North America: The New World
The third largest continent in the world is North America, which includes Canada, the USA, Mexico, Greenland and Bermuda. It is highly urbanized, with a population of more than 400 million.

North American agriculture – with its highly mechanized and factory-type production -- is quite different from the subsistence farming that exists in many parts of Asia, Africa and Latin America. The USA and Canada are among the top 10 producers of livestock and meat as well as important crops such as cotton, wheat, soy and corn. The US and Canada also belong to the group of advanced and industrialized countries that include the EU countries and Japan. The US, after the dissolution of the Soviet bloc, became the only superpower in the world with tremendous influence over other countries in the economic, political, cultural and military fields.

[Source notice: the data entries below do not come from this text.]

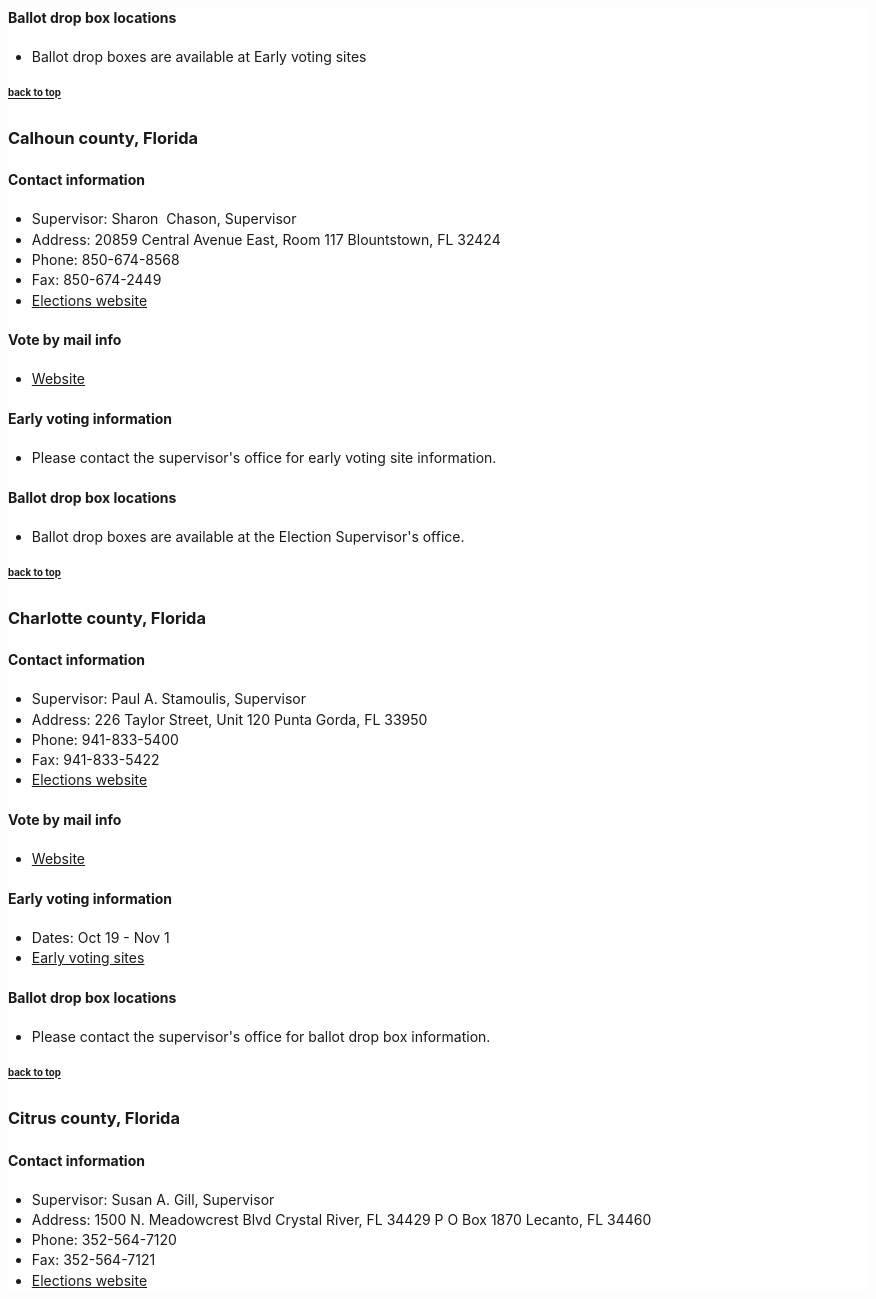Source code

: #### Ballot drop box locations
*  Ballot drop boxes are available at Early voting sites 

<sup><sub><b>[back to top](#Florida-county-information)</b></sub></sup>

### Calhoun county, Florida

#### Contact information
* Supervisor: Sharon  Chason, Supervisor
* Address: 20859 Central Avenue East,  Room 117 Blountstown, FL  32424
* Phone: 850-674-8568
* Fax: 850-674-2449
* [Elections website](https://www.votecalhoun.com)

#### Vote by mail info 
* [Website](https://www.votecalhoun.com/Voter-Information/Vote-by-Mail-Voting) 


#### Early voting information

*  Please contact the supervisor's office for early voting site information.

#### Ballot drop box locations
*  Ballot drop boxes are available at the Election Supervisor&#39;s office. 

<sup><sub><b>[back to top](#Florida-county-information)</b></sub></sup>

### Charlotte county, Florida

#### Contact information
* Supervisor: Paul A. Stamoulis, Supervisor
* Address: 226 Taylor Street, Unit 120 Punta Gorda, FL  33950
* Phone: 941-833-5400
* Fax: 941-833-5422
* [Elections website](https://www.charlottevotes.com)

#### Vote by mail info 
* [Website](https://www.charlottevotes.com) 


#### Early voting information
* Dates: Oct 19 - Nov 1 
*  [Early voting sites](https://www.charlottevotes.com/Elections/Early-Voting) 

#### Ballot drop box locations
*  Please contact the supervisor's office for ballot drop box information.

<sup><sub><b>[back to top](#Florida-county-information)</b></sub></sup>

### Citrus county, Florida

#### Contact information
* Supervisor: Susan A. Gill, Supervisor
* Address: 1500 N. Meadowcrest Blvd Crystal River, FL 34429 P O Box 1870    Lecanto, FL  34460
* Phone: 352-564-7120
* Fax: 352-564-7121
* [Elections website](https://www.votecitrus.com)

The US is considered to have the major say in the IMF-WB-WTO programs and policies. This has resulted in strong criticism of the US in relation to such issues as debt, debt servicing and debt relief, trade liberalization, privatization, and agricultural subsidies.

Europe:  The Old World
    Europe had a population of 726 million in 2000.  It is not really a continent but the western region of Asia.  A total of 25 countries now make up the European Union. Countries comprising Western Europe have attained a relatively high level of cohesiveness due to common historical roots, culture, and socio-eco-political systems. Integration within the EU is more difficult for the members of the former Soviet bloc, who are undergoing a process of transition, hoping for progress in reducing poverty and unemployment, promoting equity and equality, and building a solid foundation of democratic rule and processes.